Довольно оживленный шепот последовал за речью Левендаля в зале ратуши.
«Куда суется этот откупщик? – перешептывались между собой горожане. – Разве у него есть собственные дома, мастерские, склады товаров в городе? Разве он понесет имущественный ущерб? Раз мы знаем, что вооруженное сопротивление невозможно, как это признано начальником инженерной части, зачем же тогда доводить до кровопролития, устраивать бесполезную бойню народа? И с какой стати подвергать недвижимое имущество действию артиллерийского огня?»
– Наше население благоразумно и боится ужасов осады, – сказал президент, – предложение барона Левендаля было бы поддержано только жалким сбродом. Вдобавок почти вся крикливая голытьба успела покинуть город… Эти бездомные горланы бежали в сторону Тионвиля и там обрели какое-то ничтожество под стать себе, некоего Билло-Варенна, который пошлет их в огонь. Будем надеяться, что этой доблестной рати никогда больше не вернуться в Верден. Господа, намерены ли вы следовать по их стопам? Есть ли у вас охота быть расстрелянными картечью?
– Нет-нет! Не надо бомбардировки! Подпишем сейчас условия капитуляции! – крикнуло двадцать голосов, и самые усердные, вооружившись перьями, обступили президента, требуя, чтобы он дал им поскорее приложить свою руку к проекту капитуляции, составленному заранее, с самого объявления о прибытии австрийского уполномоченного.
Нейпперг молча наблюдал за этим собранием, которое из мирного грозило превратиться в бурное.
Барон Левендаль между тем снова занял свое место поодаль от прочих.
– Сочтем, что я ничего не говорил, – с досадой пробормотал он.

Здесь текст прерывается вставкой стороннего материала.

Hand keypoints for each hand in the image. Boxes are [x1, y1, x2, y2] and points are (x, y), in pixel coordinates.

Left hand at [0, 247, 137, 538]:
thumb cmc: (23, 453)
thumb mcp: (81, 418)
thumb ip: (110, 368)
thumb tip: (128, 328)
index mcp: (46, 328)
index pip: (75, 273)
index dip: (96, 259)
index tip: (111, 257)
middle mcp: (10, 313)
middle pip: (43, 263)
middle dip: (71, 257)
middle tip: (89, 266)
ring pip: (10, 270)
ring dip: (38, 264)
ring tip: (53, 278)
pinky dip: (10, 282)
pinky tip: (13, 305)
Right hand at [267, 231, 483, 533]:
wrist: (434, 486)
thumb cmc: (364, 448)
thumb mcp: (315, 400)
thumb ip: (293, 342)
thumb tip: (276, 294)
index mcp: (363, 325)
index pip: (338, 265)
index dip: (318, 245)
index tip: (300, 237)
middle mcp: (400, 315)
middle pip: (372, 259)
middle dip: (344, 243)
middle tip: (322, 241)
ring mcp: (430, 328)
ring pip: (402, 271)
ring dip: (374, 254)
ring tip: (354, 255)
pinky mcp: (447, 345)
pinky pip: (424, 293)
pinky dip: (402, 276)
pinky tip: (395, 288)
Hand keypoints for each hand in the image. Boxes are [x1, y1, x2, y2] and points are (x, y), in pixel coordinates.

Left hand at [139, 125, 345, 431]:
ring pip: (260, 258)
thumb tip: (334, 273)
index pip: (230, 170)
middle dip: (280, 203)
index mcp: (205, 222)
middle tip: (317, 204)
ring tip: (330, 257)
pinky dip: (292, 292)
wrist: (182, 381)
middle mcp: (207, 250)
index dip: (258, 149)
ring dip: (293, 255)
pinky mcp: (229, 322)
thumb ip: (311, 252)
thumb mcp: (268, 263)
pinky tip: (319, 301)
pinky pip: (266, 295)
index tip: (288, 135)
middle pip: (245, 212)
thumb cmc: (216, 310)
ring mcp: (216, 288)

Президент уже взялся за перо и отыскивал глазами место, где ему подобало поставить свое имя на проекте капитуляции, затрагивавшем честь города, когда послышалась вдруг отдаленная ружейная пальба. В то же время барабан на городской площади забил сбор, а под окнами ратуши грянула лихая песня волонтеров.
Все вскочили с мест в неописуемом смятении. Те, кто не так перетрусил, подбежали к окнам.
Город казался иллюминированным, словно в праздничный день. На площади горели факелы, и в их красноватых отсветах женщины и дети хлопали в ладоши и водили какой-то фантастический хоровод. Добровольцы Майен-э-Луар запели свою военную песню, давая этим сигнал к веселому пробуждению замершего города.